• _What to work on_: Only one stretch of the data below is wanted: the lines starting at the one with "get the new updates!" and ending at the one with "domain, that means", both included, given again exactly.

------------

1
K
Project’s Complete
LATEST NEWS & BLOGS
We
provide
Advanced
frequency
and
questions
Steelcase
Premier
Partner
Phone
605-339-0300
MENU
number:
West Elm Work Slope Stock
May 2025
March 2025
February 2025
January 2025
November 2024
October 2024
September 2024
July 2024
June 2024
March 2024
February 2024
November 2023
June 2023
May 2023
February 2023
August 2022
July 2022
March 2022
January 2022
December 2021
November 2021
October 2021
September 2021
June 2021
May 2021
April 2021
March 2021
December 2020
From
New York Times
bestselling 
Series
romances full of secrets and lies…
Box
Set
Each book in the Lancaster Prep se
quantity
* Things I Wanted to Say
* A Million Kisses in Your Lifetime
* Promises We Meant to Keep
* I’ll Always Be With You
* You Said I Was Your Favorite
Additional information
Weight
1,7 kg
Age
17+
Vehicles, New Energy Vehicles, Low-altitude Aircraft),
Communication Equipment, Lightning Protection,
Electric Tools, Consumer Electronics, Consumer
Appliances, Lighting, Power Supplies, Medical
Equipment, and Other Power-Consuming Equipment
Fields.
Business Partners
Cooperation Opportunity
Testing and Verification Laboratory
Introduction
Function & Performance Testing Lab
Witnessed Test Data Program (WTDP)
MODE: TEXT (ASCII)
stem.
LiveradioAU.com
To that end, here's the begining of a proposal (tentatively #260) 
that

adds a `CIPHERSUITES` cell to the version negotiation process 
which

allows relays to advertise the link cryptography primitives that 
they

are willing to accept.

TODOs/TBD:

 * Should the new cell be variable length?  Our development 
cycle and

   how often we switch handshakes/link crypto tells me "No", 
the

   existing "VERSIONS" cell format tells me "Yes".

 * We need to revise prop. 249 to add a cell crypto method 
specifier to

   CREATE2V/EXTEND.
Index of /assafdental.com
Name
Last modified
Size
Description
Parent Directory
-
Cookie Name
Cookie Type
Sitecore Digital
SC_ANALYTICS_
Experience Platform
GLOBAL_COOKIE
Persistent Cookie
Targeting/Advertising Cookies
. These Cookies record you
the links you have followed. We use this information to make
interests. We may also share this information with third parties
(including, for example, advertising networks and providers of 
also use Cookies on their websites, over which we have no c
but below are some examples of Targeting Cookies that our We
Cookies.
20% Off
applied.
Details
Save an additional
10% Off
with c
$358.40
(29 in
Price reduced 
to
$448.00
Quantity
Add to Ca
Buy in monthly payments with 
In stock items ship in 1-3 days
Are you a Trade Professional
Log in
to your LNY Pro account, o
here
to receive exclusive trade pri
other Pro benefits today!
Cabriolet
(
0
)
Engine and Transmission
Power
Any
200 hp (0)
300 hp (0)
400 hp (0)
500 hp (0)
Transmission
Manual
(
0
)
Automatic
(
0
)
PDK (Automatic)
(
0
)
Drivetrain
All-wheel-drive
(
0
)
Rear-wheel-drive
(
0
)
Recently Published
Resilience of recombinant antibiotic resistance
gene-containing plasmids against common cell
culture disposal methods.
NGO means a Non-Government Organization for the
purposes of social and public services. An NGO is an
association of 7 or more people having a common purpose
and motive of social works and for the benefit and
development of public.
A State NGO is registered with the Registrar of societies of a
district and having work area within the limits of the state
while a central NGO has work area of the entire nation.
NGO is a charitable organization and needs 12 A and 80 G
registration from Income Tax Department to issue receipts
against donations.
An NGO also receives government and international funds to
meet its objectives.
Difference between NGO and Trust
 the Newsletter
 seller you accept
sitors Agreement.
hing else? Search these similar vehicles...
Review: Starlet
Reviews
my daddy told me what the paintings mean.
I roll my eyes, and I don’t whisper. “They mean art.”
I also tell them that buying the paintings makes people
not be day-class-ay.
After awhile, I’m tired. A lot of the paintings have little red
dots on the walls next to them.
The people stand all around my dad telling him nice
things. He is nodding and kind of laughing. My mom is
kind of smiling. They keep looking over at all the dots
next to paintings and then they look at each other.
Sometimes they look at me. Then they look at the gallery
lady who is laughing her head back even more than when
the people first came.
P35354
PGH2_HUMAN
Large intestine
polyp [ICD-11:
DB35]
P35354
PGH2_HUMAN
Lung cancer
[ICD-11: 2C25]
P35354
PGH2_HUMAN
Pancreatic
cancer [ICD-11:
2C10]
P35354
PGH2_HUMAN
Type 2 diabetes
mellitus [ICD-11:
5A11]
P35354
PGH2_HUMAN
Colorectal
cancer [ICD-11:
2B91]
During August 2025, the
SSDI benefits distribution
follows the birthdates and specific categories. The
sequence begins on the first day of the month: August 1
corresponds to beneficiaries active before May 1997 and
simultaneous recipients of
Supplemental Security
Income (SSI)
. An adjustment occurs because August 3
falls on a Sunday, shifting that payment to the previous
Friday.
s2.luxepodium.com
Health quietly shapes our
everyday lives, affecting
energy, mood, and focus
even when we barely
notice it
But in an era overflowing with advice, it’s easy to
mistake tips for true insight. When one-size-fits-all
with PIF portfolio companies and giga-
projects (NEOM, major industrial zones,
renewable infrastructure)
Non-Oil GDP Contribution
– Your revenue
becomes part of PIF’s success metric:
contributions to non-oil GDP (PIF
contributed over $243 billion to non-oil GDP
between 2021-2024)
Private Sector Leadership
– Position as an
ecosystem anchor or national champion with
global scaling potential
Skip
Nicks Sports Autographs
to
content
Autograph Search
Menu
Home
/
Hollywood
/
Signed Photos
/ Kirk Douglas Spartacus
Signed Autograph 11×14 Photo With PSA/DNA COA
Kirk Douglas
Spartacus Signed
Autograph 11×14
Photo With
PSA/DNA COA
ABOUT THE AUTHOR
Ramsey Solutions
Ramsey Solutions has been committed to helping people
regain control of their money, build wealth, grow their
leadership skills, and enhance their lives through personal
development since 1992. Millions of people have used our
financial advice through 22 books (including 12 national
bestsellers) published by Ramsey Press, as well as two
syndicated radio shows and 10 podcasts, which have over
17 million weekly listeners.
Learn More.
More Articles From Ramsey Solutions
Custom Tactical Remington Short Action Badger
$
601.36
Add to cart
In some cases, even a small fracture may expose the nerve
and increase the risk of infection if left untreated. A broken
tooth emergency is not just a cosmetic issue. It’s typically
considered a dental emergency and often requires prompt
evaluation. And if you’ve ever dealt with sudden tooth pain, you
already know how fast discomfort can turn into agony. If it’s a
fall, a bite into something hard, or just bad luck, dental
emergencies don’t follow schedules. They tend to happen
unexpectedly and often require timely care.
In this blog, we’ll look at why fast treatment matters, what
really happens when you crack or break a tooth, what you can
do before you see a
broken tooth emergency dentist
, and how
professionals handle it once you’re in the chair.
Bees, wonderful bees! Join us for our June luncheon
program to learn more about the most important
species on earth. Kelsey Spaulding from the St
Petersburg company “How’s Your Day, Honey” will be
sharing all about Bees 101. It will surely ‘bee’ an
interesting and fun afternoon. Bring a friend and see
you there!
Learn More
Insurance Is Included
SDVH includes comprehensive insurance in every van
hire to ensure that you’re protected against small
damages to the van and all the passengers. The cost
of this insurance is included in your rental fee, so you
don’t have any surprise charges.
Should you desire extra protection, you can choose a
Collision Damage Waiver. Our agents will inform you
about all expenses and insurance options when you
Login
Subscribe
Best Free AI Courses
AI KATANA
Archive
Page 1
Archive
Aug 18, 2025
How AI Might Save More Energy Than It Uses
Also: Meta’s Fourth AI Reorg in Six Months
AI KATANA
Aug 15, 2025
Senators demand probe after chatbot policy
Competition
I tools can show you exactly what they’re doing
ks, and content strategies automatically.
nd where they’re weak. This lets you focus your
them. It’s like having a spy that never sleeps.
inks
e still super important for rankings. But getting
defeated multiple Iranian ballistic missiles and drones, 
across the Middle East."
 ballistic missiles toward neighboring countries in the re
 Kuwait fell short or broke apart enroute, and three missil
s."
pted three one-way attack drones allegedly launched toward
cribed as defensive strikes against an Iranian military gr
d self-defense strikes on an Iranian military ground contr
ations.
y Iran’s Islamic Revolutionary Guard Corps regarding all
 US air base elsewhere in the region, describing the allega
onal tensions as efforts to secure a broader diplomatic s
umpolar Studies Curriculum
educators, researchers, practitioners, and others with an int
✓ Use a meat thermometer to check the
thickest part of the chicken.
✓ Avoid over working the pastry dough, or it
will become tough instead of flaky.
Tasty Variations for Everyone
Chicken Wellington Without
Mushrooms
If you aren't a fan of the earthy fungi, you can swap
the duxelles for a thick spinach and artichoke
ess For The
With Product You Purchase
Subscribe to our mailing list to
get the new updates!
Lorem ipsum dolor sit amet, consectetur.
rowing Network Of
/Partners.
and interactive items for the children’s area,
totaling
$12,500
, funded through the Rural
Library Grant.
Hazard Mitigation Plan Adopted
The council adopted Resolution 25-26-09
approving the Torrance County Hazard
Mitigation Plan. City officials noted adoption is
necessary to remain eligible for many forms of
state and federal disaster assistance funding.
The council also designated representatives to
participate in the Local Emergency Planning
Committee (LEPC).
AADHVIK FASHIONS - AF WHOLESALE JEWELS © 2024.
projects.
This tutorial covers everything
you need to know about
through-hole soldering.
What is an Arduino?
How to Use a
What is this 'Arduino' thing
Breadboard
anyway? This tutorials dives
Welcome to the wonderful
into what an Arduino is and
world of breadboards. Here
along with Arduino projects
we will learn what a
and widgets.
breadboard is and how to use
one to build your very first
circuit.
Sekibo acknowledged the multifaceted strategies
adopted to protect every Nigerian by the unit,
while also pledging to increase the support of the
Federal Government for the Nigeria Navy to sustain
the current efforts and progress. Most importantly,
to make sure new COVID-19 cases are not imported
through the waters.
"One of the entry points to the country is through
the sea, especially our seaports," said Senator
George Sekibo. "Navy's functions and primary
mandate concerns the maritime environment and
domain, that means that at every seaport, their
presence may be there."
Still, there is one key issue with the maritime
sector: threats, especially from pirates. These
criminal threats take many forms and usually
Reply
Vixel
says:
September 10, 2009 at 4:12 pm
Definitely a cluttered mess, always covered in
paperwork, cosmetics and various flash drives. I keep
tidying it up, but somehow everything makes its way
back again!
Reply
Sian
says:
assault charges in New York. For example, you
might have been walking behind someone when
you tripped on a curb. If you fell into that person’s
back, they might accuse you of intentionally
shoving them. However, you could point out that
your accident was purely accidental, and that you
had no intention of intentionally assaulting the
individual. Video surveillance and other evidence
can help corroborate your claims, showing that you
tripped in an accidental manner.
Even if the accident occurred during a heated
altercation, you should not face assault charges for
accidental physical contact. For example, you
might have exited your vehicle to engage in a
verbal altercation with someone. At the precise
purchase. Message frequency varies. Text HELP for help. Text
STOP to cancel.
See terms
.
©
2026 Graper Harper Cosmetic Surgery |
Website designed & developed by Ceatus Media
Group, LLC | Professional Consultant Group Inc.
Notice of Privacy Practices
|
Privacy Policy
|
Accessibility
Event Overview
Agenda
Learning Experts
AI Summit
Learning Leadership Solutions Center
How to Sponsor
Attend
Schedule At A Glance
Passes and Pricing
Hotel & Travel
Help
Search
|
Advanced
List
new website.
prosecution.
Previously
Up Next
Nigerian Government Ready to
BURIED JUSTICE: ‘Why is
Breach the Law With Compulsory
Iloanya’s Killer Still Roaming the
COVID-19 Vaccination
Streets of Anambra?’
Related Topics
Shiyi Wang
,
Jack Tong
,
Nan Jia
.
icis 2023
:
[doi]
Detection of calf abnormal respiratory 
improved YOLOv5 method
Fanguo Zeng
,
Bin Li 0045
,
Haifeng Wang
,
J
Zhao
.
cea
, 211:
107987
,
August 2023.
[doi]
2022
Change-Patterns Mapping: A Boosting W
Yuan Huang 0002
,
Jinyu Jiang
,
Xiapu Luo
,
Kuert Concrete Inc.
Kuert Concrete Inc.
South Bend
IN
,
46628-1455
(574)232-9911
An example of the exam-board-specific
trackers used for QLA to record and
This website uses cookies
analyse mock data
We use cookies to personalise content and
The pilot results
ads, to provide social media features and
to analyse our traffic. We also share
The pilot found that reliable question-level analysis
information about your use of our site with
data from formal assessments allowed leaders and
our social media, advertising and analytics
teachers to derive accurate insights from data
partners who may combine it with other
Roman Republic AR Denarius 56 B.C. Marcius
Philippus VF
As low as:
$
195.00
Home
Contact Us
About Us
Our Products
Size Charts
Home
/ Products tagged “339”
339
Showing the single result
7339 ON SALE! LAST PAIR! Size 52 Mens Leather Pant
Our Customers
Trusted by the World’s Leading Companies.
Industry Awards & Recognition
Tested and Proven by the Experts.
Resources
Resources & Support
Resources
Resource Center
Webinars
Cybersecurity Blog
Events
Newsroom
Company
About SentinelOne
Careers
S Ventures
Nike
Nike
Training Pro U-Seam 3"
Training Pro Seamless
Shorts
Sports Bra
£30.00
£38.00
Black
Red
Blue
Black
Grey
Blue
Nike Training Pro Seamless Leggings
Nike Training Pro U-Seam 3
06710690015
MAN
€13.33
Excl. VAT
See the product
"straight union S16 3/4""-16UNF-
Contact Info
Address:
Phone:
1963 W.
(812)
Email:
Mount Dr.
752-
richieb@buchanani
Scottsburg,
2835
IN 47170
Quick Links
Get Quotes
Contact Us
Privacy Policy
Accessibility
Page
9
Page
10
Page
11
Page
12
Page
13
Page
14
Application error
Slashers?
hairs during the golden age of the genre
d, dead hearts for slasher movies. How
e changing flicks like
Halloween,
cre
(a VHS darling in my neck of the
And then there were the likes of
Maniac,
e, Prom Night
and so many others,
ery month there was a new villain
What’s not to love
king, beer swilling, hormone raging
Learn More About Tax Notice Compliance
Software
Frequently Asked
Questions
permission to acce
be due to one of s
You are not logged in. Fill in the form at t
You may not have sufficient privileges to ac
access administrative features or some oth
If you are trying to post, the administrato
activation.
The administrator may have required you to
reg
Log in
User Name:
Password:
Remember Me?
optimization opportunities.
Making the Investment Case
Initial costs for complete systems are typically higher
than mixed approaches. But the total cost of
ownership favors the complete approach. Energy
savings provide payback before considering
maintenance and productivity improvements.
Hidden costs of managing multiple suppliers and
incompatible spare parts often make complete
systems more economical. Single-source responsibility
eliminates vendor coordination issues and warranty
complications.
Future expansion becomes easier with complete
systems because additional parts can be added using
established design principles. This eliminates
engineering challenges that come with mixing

------------

• _Answer to this exercise_:
get the new updates!
Lorem ipsum dolor sit amet, consectetur.
rowing Network Of
/Partners.
and interactive items for the children’s area,
totaling
$12,500
, funded through the Rural
Library Grant.
Hazard Mitigation Plan Adopted
The council adopted Resolution 25-26-09
approving the Torrance County Hazard
Mitigation Plan. City officials noted adoption is
necessary to remain eligible for many forms of
state and federal disaster assistance funding.
The council also designated representatives to
participate in the Local Emergency Planning
Committee (LEPC).
AADHVIK FASHIONS - AF WHOLESALE JEWELS © 2024.
projects.
This tutorial covers everything
you need to know about
through-hole soldering.
What is an Arduino?
How to Use a
What is this 'Arduino' thing
Breadboard
anyway? This tutorials dives
Welcome to the wonderful
into what an Arduino is and
world of breadboards. Here
along with Arduino projects
we will learn what a
and widgets.
breadboard is and how to use
one to build your very first
circuit.
Sekibo acknowledged the multifaceted strategies
adopted to protect every Nigerian by the unit,
while also pledging to increase the support of the
Federal Government for the Nigeria Navy to sustain
the current efforts and progress. Most importantly,
to make sure new COVID-19 cases are not imported
through the waters.
"One of the entry points to the country is through
the sea, especially our seaports," said Senator
George Sekibo. "Navy's functions and primary
mandate concerns the maritime environment and
domain, that means that at every seaport, their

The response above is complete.